At work, my boss and I have just about put the final touches on a manuscript that I have been working on for a while. One of the measures of progress in the job is to publish in peer-reviewed journals, so the more good papers that our lab puts out, the better.
This one will be a good one, it just took too long. I'm ready to send it off for review.
When we were done talking about the paper, I showed him some results of something else that I had been working on. Another kind of DNA marker called SNPs (people usually call them "snips") which stands for Single Nucleotide Polymorphisms. SNPs are used a lot in human genetics work, and one of the results of the Human Genome Project has been to associated groups of SNPs with a higher likelihood of something, like a disease.
If I find SNPs in coding regions of DNA, that is, within genes themselves, as opposed to the extensive amount of DNA in organisms' genomes that doesn't code for anything then those are differences that might help us with our efforts to tell groups of mosquitoes apart taxonomically, AND (which would be a really cool thing) in our efforts to characterize differences in these critters' ability to carry and transmit disease.
I think that's the longest sentence I've ever written.
I'm excited about this. There are labs where there are teams of people working on the same thing, but there's lots of genes out there, so I'm optimistic that we can make a contribution in this area of research. I have been able to find differences between two of the species we work with, which are closely related, so it's so far, so good.
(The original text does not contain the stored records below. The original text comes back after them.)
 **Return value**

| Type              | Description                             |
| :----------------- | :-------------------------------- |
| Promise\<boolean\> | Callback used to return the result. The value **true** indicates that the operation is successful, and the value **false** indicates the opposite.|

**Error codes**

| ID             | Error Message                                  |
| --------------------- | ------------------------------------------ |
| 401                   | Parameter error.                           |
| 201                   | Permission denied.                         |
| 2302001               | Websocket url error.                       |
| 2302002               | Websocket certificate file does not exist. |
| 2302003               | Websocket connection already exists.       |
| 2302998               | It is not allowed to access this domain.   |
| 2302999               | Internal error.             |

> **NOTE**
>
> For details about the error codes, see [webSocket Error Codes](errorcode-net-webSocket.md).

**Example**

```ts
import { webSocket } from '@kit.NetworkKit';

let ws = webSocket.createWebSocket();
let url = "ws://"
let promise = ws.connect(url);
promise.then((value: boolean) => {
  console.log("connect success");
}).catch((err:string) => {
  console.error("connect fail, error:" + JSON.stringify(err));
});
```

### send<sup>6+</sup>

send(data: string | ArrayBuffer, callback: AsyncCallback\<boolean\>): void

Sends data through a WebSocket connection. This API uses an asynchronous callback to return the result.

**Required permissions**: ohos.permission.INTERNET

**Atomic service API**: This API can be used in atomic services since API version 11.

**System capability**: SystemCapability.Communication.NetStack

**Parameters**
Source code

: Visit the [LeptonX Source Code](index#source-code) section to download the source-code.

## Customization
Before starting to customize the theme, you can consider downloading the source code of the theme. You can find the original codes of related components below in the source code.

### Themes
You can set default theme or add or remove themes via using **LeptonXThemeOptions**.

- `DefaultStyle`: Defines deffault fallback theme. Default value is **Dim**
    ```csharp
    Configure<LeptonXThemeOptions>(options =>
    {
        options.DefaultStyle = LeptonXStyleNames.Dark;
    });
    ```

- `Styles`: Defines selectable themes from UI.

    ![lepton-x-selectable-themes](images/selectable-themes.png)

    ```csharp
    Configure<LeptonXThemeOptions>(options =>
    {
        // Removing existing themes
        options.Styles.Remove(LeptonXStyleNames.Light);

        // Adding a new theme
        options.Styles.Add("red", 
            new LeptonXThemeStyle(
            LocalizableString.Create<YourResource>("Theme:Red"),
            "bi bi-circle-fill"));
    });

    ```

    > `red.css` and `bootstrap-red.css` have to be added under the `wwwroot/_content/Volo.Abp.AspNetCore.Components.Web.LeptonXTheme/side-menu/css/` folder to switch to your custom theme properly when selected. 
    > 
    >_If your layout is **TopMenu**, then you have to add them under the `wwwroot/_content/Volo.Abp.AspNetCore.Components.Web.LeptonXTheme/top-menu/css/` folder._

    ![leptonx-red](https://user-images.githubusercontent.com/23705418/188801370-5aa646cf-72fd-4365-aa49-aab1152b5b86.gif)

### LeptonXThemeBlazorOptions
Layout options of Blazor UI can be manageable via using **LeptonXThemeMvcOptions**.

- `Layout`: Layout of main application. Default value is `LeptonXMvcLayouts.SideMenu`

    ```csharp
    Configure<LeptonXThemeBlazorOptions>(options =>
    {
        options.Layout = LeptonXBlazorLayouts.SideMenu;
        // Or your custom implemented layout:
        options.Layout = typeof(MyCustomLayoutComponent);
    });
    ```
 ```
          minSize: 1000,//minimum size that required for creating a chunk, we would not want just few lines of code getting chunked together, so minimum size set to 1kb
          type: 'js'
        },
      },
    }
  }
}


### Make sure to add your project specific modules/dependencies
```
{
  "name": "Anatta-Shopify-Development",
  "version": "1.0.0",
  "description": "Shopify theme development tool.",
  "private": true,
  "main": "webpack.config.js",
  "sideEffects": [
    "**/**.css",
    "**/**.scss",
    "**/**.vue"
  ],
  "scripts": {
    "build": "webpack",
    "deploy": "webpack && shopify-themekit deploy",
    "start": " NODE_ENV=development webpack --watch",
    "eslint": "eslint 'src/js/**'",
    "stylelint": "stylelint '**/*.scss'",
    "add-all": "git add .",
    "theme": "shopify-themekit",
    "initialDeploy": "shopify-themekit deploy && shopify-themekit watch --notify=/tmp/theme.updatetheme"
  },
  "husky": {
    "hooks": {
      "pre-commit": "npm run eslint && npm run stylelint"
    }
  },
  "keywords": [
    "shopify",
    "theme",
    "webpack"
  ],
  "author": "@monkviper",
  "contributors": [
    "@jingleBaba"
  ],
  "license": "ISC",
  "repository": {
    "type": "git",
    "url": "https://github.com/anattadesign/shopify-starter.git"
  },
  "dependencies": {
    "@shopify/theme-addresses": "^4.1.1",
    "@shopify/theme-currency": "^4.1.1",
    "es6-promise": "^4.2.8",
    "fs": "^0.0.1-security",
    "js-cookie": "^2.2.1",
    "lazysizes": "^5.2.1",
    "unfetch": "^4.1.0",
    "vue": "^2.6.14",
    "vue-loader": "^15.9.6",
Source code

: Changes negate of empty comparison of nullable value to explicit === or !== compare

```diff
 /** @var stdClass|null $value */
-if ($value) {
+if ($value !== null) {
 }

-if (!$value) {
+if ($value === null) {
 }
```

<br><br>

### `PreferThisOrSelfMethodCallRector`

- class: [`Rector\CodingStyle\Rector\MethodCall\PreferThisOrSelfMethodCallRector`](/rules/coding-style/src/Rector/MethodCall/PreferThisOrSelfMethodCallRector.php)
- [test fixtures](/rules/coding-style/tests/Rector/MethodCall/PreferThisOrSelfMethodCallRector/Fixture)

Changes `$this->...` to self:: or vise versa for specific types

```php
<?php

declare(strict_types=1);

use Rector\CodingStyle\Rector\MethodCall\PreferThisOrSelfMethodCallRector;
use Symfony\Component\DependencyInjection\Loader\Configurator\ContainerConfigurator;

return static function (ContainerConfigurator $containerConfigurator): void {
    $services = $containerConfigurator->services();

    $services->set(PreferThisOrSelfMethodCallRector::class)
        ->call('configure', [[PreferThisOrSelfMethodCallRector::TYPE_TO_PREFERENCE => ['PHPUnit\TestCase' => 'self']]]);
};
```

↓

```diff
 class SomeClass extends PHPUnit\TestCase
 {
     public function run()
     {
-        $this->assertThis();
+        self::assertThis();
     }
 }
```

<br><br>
After we got done with that, I asked H if he had heard anything about the budget for next year. He said he hadn't, but that it was going to be another fight. For a while, I started to feel the familiar anxiety about losing my job that I had for a good part of the spring and summer last year. And you know what? It's way too early for that nonsense. Not only do I have almost seven months yet on my contract, after seeing how it played out last year, I know they'll do all they can to keep me on, and that (more importantly) I'll be OK. So I let myself off that hook.